35 and anything on which [any] of their carcass falls is unclean; oven or double pots, it is broken down, they [are] unclean, indeed, they are unclean to you.
En waarop iets van hun dood aas zal vallen, zal onrein zijn; de oven en de aarden pan zal verbroken worden; zij zijn onrein, daarom zullen zij u onrein zijn.
36 Only, a fountain or pit, a collection of water, is clean, but that which is coming against their carcass is unclean;
Doch een fontein, of put van vergadering der wateren, zal rein zijn; maar wie hun dood aas zal aangeroerd hebben, zal onrein zijn.
37 and when [any] of their carcass falls on any sown seed which is sown—it [is] clean;
En wanneer van hun dood aas zal gevallen zijn op enig zaaibaar zaad, dat gezaaid wordt, dat zal rein zijn.
38 and when water is put on the seed, and [any] of its carcass has fallen on it—it [is] unclean to you.
Maar als water op het zaad gedaan zal worden, en van hun dood aas daarop zal gevallen zijn, dat zal u onrein zijn.
39 And when any of the beasts which are for food for you dies, he who is coming against its carcass is unclean until the evening;
En wanneer van de dieren, die u tot spijze zijn, iets zal gestorven zijn, wie deszelfs dood aas zal aangeroerd hebben, zal onrein zijn tot aan den avond.
40 and he who is eating of its carcass washes his garments, and has been unclean until the evening; and he who is lifting up its carcass washes his garments, and has been unclean until the evening.
Ook die van hun dood aas gegeten zal hebben, zal zijn klederen wassen, en onrein zijn tot aan den avond; en die hun dood aas zal gedragen hebben, zal zijn klederen wassen, en onrein zijn tot aan den avond.

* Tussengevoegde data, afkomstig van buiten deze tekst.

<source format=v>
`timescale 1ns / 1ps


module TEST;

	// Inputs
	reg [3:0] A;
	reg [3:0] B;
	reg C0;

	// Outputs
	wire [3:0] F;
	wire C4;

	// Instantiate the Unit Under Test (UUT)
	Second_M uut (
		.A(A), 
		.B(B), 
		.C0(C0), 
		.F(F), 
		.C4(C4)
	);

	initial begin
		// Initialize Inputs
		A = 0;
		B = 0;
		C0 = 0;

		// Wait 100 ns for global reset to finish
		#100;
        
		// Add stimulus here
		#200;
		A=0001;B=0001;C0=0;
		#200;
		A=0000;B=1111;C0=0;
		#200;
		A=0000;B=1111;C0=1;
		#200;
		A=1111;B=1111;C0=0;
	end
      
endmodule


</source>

41 And every teeming thing which is teeming on the earth is an abomination, it is not eaten;
Voorts alle kruipend gedierte, dat op de aarde kruipt, zal een verfoeisel zijn; het zal niet gegeten worden.

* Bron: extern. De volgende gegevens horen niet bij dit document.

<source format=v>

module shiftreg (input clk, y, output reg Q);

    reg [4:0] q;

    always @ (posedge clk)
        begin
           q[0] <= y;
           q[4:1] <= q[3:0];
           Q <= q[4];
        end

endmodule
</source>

42 anything going on the belly, and any going on four, to every multiplier of feet, to every teeming thing which is teeming on the earth—you do not eat them, for they [are] an abomination;
Al wat op zijn buik gaat, en al wat gaat op zijn vier voeten, of al wat vele voeten heeft, onder alle kruipend gedierte, dat op de aarde kruipt, die zult gij niet eten, want zij zijn een verfoeisel.
43 you do not make yourselves abominable with any teeming thing which is teeming, nor do you make yourselves unclean with them, so that you have been unclean with them.

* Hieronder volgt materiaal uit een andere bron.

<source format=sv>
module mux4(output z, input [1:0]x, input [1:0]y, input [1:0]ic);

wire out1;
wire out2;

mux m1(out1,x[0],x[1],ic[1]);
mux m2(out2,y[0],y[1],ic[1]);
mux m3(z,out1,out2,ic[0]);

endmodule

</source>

Maakt uw zielen niet verfoeilijk aan enig kruipend gedierte, dat kruipt; en verontreinigt u niet daaraan, dat gij daaraan verontreinigd zoudt worden.
44 For I [am] your God YHWH, and you have sanctified yourselves, and you have been holy, for I [am] holy; and you do not defile your persons with any teeming thing which is creeping on the earth;
Want Ik ben de HEERE, uw God; daarom zult gij u heiligen, en heilig zijn, dewijl Ik heilig ben; en gij zult uw ziel niet verontreinigen aan enig kruipend gedierte, dat zich op de aarde roert.
45 for I [am] YHWH who am bringing you up out of the land of Egypt to become your God; and you have been holy, for I [am] holy.
Want Ik ben de HEERE, Die u uit Egypteland doe optrekken, opdat Ik u tot een God zij, en opdat gij heilig zijt, dewijl Ik heilig ben.
46 This [is] a law of the beasts, and of the bird, and of every living creature which is moving in the waters, and of every creature which is teeming on the earth,
Dit is de wet van de beesten, en van het gevogelte, en van alle levende ziel, die zich roert in de wateren, en van alle ziel, die kruipt op de aarde;
47 to make separation between the unclean and the pure, and between the beast that is eaten, and the beast that is not eaten.”
Om te onderscheiden tussen het onreine en tussen het reine, en tussen het gedierte, dat men eten, en tussen het gedierte, dat men niet eten zal.